Iraqi-American artist Michael Rakowitz is the latest artist in a series of activists demanding the repatriation of art aquired from predominantly African and Asian countries. Rakowitz's public request was targeted at the British Museum, which has received six formal requests to repatriate a collective total of 149 artifacts from various organizations between 2014 and 2020. The majority of requests came from indigenous peoples, though a few were sent from Indian government officials  and Ethiopia's Minister of Culture. 

Rakowitz is unique, however, in that he is proposing a trade on behalf of Iraq. For one of two large Assyrian gypsum statues, a lamassu, or Assyrian protective deity, he is offering one of his own creations in exchange: a large-scale lamassu decorated with date-syrup cans, to be given to the Tate Modern, an affiliate of the British Museum, on the condition that it share custody with Iraq. In an article published by the Guardian, Rakowitz explains that he is seeking to supplant what has been ransacked by both Western forces and the militant Islamic group Daesh.

Image courtesy of the British Museum.

So far the artist has an ally in the Tate Modern, which informally agreed to lobby for the lamassu's return. The British Museum's response, however, has yet to be received. Historically, the museum has sent replicas in place of genuine artifacts, and Rakowitz recalls his past demands for repatriation of the artifacts being dismissed in 2020.

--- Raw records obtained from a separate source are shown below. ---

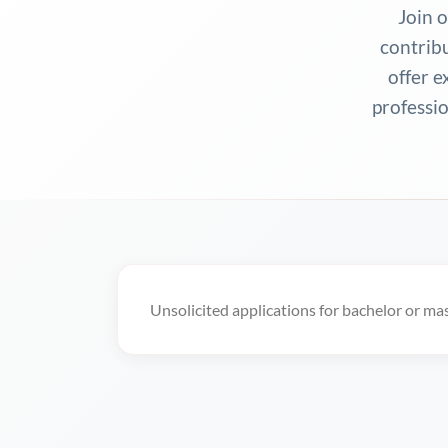
Join 
contrib
offer e
professio
Unsolicited applications for bachelor or ma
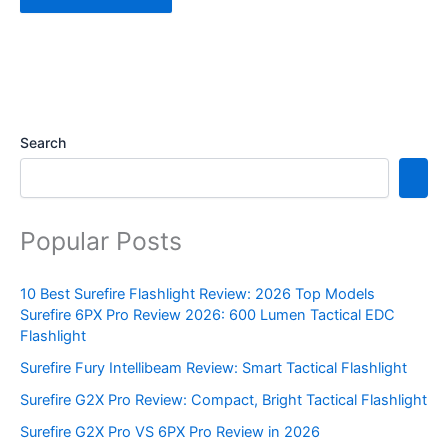
Search
Popular Posts
10 Best Surefire Flashlight Review: 2026 Top Models
Surefire 6PX Pro Review 2026: 600 Lumen Tactical EDC
Flashlight
Surefire Fury Intellibeam Review: Smart Tactical Flashlight
Surefire G2X Pro Review: Compact, Bright Tactical Flashlight
Surefire G2X Pro VS 6PX Pro Review in 2026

Its reluctance is to be expected; Section 5 of the 1963 British Museum Act compels British Museum Trustees to repatriate their objects only if the object was made after 1850, found out to be a dupe, or no longer educationally enriching. Since then, they have had free rein to disregard requests which don't fall into accordance with these three niche specifications.

Rakowitz regards the British Museum's half-hearted efforts in creating replicas and citing regulations with thinly-veiled contempt. "Where's the dignity," he asked in the same Guardian article, "of sending back these things that are basically a husk of the original?"